*WORK TASK*. The copy you return must match the listing word for word and carry no pictures.

*DATASET EXCERPT*.
□ □ □

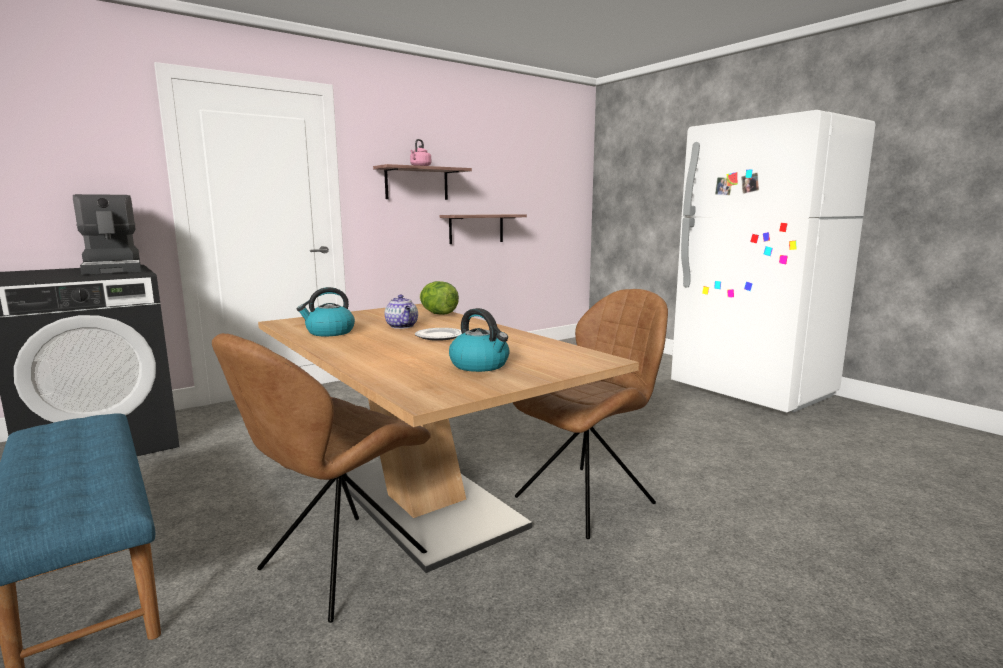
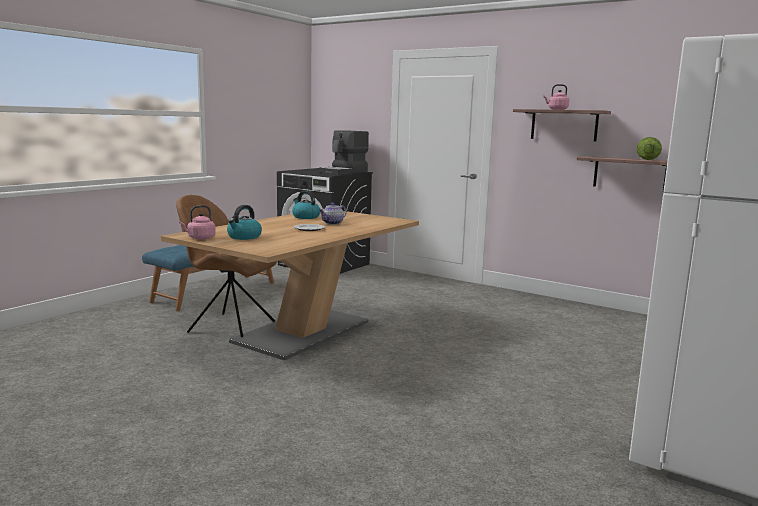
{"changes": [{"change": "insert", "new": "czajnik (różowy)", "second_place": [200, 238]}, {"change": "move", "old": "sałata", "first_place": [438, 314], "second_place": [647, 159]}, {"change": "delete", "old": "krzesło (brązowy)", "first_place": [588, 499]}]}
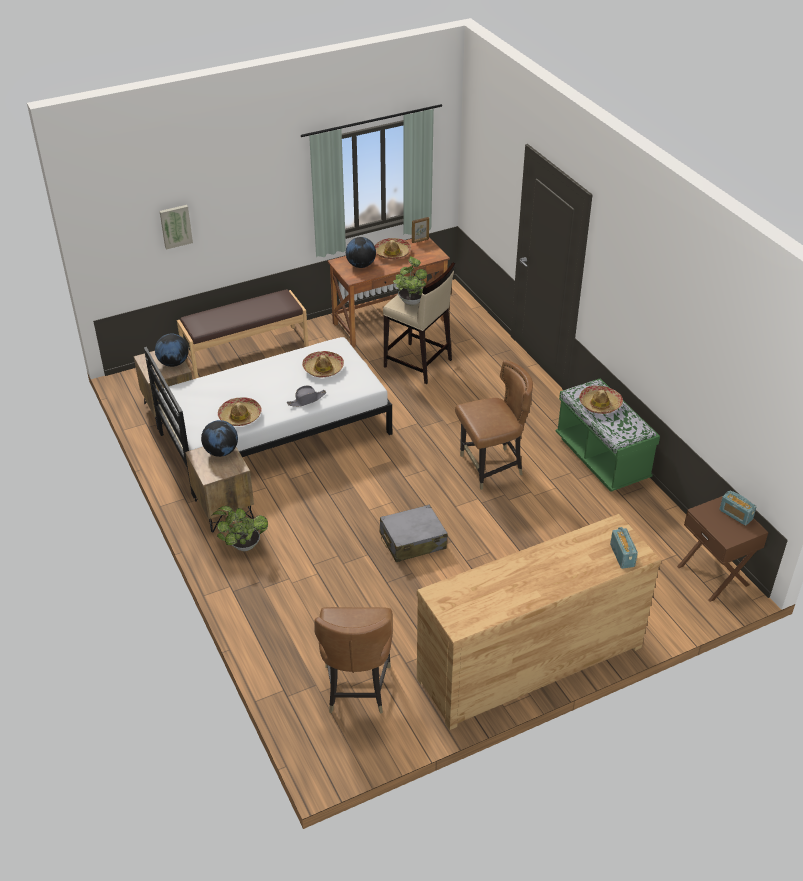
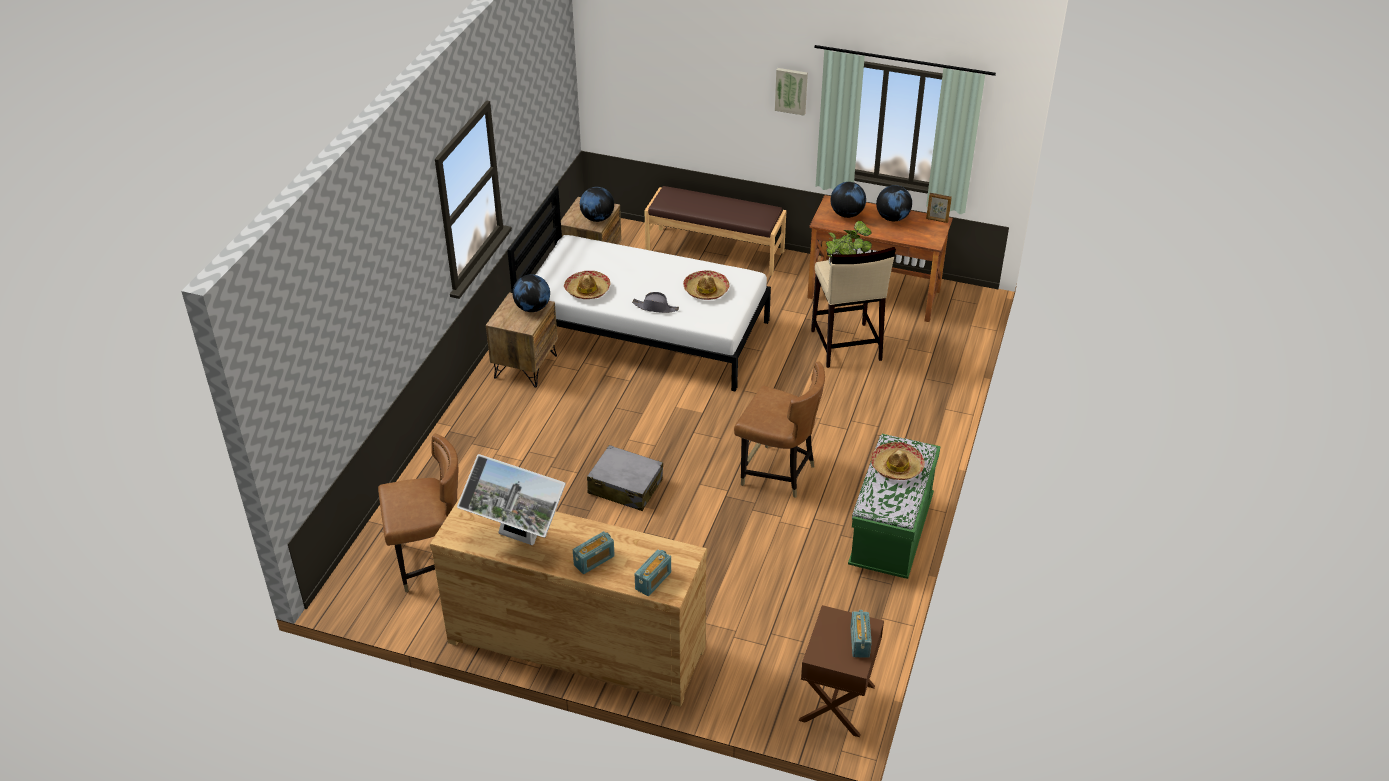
{"changes": [{"change": "rotate", "old": "krzesło (brązowy)", "first_place": [356, 688], "second_place": [430, 562], "degrees": -150}, {"change": "insert", "new": "monitor", "second_place": [517, 538]}, {"change": "insert", "new": "radio", "second_place": [594, 561]}, {"change": "move", "old": "obraz", "first_place": [175, 226], "second_place": [791, 90]}, {"change": "replace", "old": "kapelusz", "new": "globus", "first_place": [392, 253], "second_place": [892, 218]}, {"change": "delete", "old": "roślina doniczkowa", "first_place": [242, 545]}]}
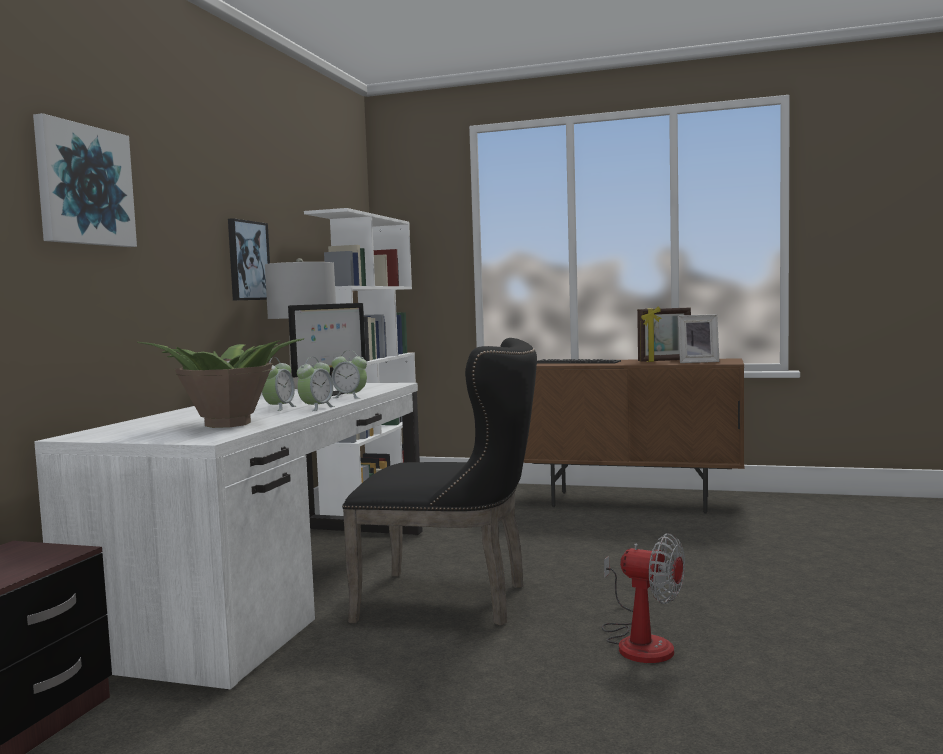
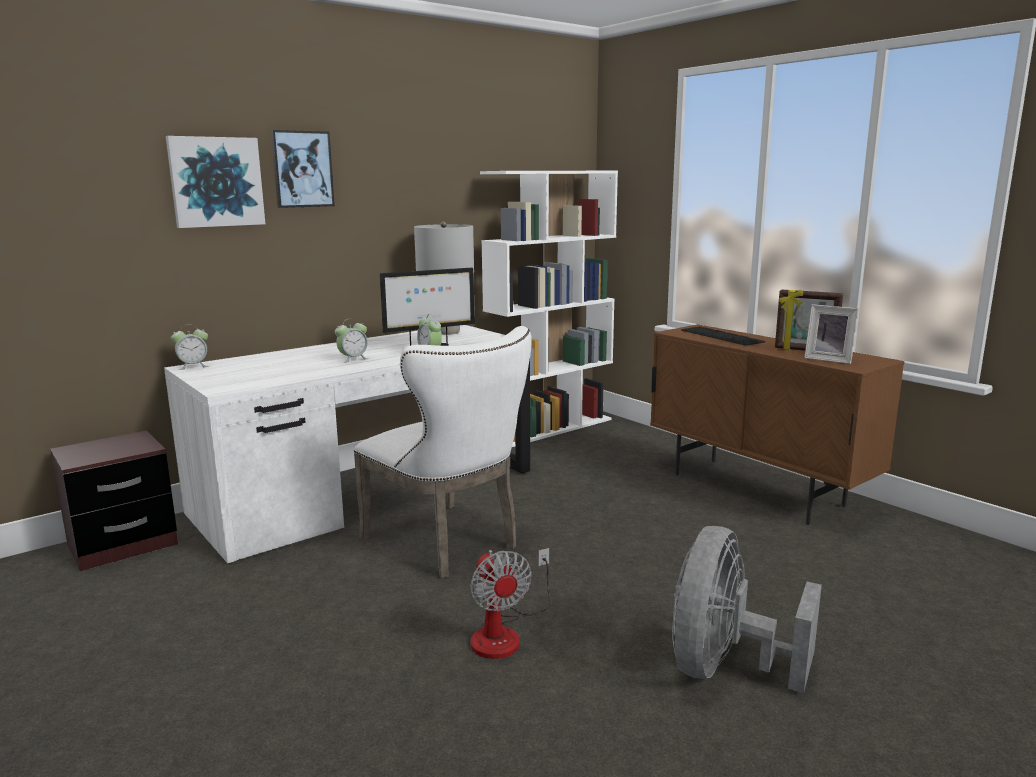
{"changes": [{"change": "move", "old": "budzik", "first_place": [316, 408], "second_place": [193, 366]}, {"change": "move", "old": "obraz", "first_place": [248, 260], "second_place": [302, 169]}, {"change": "recolor", "old": "krzesło (czarny)", "new": "krzesło (biały)", "first_place": [454, 600], "second_place": [449, 544]}, {"change": "insert", "new": "wentylator (szary)", "second_place": [725, 668]}, {"change": "delete", "old": "roślina doniczkowa", "first_place": [226, 424]}]}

□ □ □

*EXPECTED ANSWER*.
{"changes": [{"change": "insert", "new": "czajnik (różowy)", "second_place": [200, 238]}, {"change": "move", "old": "sałata", "first_place": [438, 314], "second_place": [647, 159]}, {"change": "delete", "old": "krzesło (brązowy)", "first_place": [588, 499]}]}
{"changes": [{"change": "rotate", "old": "krzesło (brązowy)", "first_place": [356, 688], "second_place": [430, 562], "degrees": -150}, {"change": "insert", "new": "monitor", "second_place": [517, 538]}, {"change": "insert", "new": "radio", "second_place": [594, 561]}, {"change": "move", "old": "obraz", "first_place": [175, 226], "second_place": [791, 90]}, {"change": "replace", "old": "kapelusz", "new": "globus", "first_place": [392, 253], "second_place": [892, 218]}, {"change": "delete", "old": "roślina doniczkowa", "first_place": [242, 545]}]}
{"changes": [{"change": "move", "old": "budzik", "first_place": [316, 408], "second_place": [193, 366]}, {"change": "move", "old": "obraz", "first_place": [248, 260], "second_place": [302, 169]}, {"change": "recolor", "old": "krzesło (czarny)", "new": "krzesło (biały)", "first_place": [454, 600], "second_place": [449, 544]}, {"change": "insert", "new": "wentylator (szary)", "second_place": [725, 668]}, {"change": "delete", "old": "roślina doniczkowa", "first_place": [226, 424]}]}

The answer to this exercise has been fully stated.